This is what I understand so far:
Let $\mathbf X$ be the centered $n \times p$ predictor matrix and consider its singular value decomposition $\mathbf X = \mathbf{USV}^\top$ with $\mathbf S$ being a diagonal matrix with diagonal elements $s_i$.
The fitted values of ordinary least squares (OLS) regression are given by $$\hat {\mathbf y}_\mathrm{OLS} = \mathbf X \beta_\mathrm{OLS} = \mathbf X (\mathbf X^\top \mathbf X)^{-1} \mathbf X^\top \mathbf y = \mathbf U \mathbf U^\top \mathbf y.$$ The fitted values of the ridge regression are given by $$\hat {\mathbf y}_\mathrm{ridge} = \mathbf X\beta_\mathrm{ridge} = \mathbf X (\mathbf X^\top \mathbf X + \lambda \mathbf I)^{-1} \mathbf X^\top \mathbf y = \mathbf U\:\mathrm{diag}\left\{\frac{s_i^2}{s_i^2+\lambda}\right\}\mathbf U^\top\mathbf y.$$ The fitted values of the PCA regression (PCR) with $k$ components are given by $$\hat {\mathbf y}_\mathrm{PCR} = \mathbf X_\mathrm{PCA} \beta_\mathrm{PCR} = \mathbf U\: \mathrm{diag}\left\{1,\ldots, 1, 0, \ldots 0\right\}\mathbf U^\top \mathbf y,$$ where there are $k$ ones followed by zeroes.
Then a common interpretation is that the larger the singular value $_$, the less it will be penalized in ridge regression.
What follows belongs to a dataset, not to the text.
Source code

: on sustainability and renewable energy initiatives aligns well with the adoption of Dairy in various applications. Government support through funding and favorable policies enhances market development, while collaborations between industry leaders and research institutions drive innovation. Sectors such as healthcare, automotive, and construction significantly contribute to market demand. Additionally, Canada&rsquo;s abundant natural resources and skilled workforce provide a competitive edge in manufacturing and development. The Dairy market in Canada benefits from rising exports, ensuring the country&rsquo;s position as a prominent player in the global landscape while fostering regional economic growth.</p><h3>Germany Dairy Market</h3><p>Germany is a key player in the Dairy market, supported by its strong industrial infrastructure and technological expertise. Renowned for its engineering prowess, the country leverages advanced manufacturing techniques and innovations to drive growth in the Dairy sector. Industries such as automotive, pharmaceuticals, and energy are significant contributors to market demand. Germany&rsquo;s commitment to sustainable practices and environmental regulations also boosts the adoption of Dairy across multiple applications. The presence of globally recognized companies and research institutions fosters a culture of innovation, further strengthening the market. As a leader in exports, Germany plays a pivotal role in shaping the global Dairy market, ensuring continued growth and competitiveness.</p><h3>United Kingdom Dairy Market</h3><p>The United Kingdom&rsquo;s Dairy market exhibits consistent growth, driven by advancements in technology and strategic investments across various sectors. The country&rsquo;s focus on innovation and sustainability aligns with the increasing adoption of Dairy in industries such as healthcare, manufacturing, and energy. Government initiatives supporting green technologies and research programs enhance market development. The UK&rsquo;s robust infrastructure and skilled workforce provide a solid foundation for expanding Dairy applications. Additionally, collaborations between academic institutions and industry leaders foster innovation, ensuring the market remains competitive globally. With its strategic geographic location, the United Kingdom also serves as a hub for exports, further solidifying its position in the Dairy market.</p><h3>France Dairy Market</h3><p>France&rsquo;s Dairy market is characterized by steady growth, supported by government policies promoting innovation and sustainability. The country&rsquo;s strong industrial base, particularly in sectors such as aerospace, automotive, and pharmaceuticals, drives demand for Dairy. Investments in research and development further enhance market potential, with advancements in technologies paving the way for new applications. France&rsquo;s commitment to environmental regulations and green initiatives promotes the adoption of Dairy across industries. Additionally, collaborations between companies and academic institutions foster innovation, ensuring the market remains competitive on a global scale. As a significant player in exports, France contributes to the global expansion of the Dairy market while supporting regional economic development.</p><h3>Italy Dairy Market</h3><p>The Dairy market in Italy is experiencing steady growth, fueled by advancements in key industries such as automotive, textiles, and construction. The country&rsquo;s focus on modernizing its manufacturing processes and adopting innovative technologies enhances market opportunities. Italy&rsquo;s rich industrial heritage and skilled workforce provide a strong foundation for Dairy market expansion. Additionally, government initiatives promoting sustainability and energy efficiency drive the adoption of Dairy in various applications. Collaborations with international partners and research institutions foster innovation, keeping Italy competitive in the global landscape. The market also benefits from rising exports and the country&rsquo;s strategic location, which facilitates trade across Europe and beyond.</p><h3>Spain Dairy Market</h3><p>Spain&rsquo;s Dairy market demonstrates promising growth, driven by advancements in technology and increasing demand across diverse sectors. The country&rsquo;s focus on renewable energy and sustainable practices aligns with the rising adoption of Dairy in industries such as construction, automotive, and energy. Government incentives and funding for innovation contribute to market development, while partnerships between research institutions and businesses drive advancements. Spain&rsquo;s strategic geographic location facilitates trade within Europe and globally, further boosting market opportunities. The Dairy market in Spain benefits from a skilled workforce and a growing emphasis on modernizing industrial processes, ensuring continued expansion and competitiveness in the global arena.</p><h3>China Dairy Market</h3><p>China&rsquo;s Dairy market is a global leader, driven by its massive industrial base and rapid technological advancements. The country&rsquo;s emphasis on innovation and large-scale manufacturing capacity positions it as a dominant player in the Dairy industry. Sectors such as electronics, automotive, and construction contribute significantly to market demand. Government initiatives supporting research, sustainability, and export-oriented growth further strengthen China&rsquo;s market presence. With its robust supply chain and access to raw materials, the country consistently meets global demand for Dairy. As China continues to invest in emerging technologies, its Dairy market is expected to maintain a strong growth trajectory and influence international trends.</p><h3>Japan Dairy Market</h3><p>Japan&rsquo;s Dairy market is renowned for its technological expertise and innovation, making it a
Small singular values are penalized the most. How exactly is this true? How exactly are they being penalized/what is shrinking/growing? The principal components are in a different space than the vectors of $U$. I certainly see how the singular values relate to the principal components, I'm just not sure how the math relates the singular values to the ridge coefficients.